- **EXCERPTED TEXT**:

The ongoing war between the traditional "old" media and Internet-driven "new" media has gotten noisier, with peace and common ground still elusive.

The Associated Press wants bloggers who cite more than four words of any AP story to start paying for it at the rate of $2.50 a word, just like any other news organization.

A single blogger was the catalyst. The wire service recently sent "take-down" notices to Rogers Cadenhead, creator of the "Drudge Retort," a liberal answer to the much visited "Drudge Report" - asking him to remove six online posts that included AP content in any form, or risk charges of copyright infringement.

Mr. Cadenhead, who had used between 33 and 79 words from the AP in his dispatches, contended it was "fair use" of the material, in accordance with law. Still, he contacted the Media Bloggers Association (MBA), an industry group, seeking input on resolving a situation that seemed to have few viable protocols in place for bloggers, social networking sites and other online outlets.

But Mr. Cadenhead had many sympathizers. His plight immediately resonated with scores of high-profile bloggers from across the political spectrum, and they struck back by calling for an Internet-wide boycott of the AP print and broadcast content, framing the wire service as a brute and demanding redress.

Syndicated columnist Michelle Malkin suggested bloggers bill the AP if their own work has ever been mentioned by the AP. She figured the wire service owed her $132,125 after applying its own payment standards to citations of her work included in the AP stories.

"The Internet firestorm over the Associated Press's heavy-handed attempt to bully bloggers is schadenfreude-licious . Now it's time to turn the tables," Mrs. Malkin said. "If your blog or blog comments have ever been quoted by the AP, listen up. It's time to prepare a bill and demand payment."

Markos Moulitsas (DailyKos.com) called the wire service "idiots" and "boneheaded, " while Michael Arrington (TechCrunch.com) said the AP was "clearly wrong." Jeff Jarvis (Buzzmachine.com) took a more strident stance.

"Back off, AP. Because we won't," he said.

The wire service capitulated somewhat, agreeing to meet Thursday with Robert Cox, president of the MBA, to discuss the appropriate exchange of content between what ultimately amounts to millions of fiercely independent, often free-form bloggers and a 146-year-old news service with 243 news bureaus in 97 countries.

The gesture set off bloggers who recalled that the AP and MBA had a business alliance at one point, sharing "live blogged" content during I. Lewis "Scooter" Libby Jr.'s trial for perjury last year. Connecting the proverbial dots, Mr. Arrington suggested a conspiracy was afoot and that the New York Times was the third part of an AP/MBA "love triangle" for its coverage of the situation, which defended the AP.

Associated Press had no comment on the purported relationship, or if the meeting with the MBA was productive.

"The AP continues to have a constructive exchange of views with a number of parties regarding its valued relationship with bloggers," said spokesman Paul Colford.

"A slugfest over linking rules and threats of boycotts, while colorful, isn't terribly material. The business model is undergoing a warp-speed change. These bickering parties need to realize that they are all on the same side and start figuring out how to ensure that the APs of the world are here tomorrow," said John Abell of Wired.com.

"Maybe it's the APs of the world that are being obstinate, maybe its the bloggers who don't realize the hand they are voraciously biting is feeding them. But it doesn't really matter because if the boat sinks, everybody drowns," he said.

- **SUPPLIED MATERIAL**:
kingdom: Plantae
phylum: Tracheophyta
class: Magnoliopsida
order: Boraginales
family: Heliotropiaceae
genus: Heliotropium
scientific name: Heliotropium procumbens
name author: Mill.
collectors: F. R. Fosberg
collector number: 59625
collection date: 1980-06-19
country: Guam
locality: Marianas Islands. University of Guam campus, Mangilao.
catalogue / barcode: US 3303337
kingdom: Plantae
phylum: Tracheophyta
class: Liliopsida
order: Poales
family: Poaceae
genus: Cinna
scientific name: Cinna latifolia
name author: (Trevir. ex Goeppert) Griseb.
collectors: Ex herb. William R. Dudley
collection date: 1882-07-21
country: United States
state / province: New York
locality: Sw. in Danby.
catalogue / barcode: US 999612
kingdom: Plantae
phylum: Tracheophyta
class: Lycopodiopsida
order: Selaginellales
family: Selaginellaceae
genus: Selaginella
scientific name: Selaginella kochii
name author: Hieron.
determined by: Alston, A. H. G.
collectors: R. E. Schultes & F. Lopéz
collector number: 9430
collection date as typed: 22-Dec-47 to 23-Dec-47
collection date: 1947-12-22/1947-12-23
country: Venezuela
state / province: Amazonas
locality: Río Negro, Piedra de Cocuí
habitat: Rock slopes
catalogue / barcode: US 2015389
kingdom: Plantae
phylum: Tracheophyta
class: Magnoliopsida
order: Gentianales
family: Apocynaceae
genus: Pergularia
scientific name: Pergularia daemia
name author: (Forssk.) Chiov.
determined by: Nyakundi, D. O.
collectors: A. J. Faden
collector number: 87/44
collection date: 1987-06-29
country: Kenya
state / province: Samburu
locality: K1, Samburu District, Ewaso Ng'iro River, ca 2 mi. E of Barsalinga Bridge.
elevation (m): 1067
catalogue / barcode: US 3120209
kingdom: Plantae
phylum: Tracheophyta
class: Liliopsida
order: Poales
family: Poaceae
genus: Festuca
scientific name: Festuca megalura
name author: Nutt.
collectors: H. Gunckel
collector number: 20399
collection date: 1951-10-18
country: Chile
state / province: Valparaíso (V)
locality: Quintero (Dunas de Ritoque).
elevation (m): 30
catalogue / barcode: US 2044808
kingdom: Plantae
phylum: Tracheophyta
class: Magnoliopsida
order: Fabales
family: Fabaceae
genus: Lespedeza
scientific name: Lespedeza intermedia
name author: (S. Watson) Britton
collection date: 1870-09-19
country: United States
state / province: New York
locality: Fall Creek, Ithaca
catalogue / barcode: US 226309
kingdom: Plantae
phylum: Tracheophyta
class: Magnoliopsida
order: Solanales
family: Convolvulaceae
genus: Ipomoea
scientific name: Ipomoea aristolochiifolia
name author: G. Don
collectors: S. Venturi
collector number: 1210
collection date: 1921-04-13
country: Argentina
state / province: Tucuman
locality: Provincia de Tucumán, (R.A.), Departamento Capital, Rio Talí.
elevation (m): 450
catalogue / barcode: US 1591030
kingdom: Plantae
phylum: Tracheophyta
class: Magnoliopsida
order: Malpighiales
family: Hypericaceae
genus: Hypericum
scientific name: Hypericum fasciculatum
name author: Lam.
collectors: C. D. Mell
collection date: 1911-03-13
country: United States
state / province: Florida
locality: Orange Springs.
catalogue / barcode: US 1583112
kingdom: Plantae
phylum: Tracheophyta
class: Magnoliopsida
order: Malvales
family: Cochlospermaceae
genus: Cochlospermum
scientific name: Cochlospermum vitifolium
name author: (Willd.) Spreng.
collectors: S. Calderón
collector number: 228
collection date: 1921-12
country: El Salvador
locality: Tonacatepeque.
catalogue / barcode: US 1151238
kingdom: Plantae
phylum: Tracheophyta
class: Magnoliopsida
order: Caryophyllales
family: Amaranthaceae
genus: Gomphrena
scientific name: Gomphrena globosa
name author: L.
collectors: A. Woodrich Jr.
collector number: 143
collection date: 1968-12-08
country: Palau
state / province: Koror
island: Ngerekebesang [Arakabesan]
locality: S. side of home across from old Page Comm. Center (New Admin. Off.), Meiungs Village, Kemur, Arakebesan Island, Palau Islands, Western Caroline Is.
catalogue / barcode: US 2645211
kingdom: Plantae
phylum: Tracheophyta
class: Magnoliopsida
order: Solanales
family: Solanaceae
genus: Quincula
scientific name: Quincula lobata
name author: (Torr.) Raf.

- **EXERCISE SET**:
[a] From the Associated Press article, copy the text starting at the words "The ongoing war" and stopping after "of copyright infringement.".
[b] According to the Associated Press article, how much did Michelle Malkin figure the wire service owed her?
[c] Rewrite the paragraph of the Associated Press article that begins "The wire service capitulated somewhat" as a short bulleted list that keeps its main facts.

- **ANSWERS BY ITEM**:
[a]
The ongoing war between the traditional "old" media and Internet-driven "new" media has gotten noisier, with peace and common ground still elusive.

The Associated Press wants bloggers who cite more than four words of any AP story to start paying for it at the rate of $2.50 a word, just like any other news organization.

A single blogger was the catalyst. The wire service recently sent "take-down" notices to Rogers Cadenhead, creator of the "Drudge Retort," a liberal answer to the much visited "Drudge Report" - asking him to remove six online posts that included AP content in any form, or risk charges of copyright infringement.

[b] $132,125

[c]
- The AP gave way somewhat and agreed to meet Thursday with Robert Cox, president of the MBA.
- They were to discuss the appropriate exchange of content between bloggers and the AP.
- The bloggers number in the millions and are fiercely independent and often free-form.
- The AP is a 146-year-old news service with 243 news bureaus in 97 countries.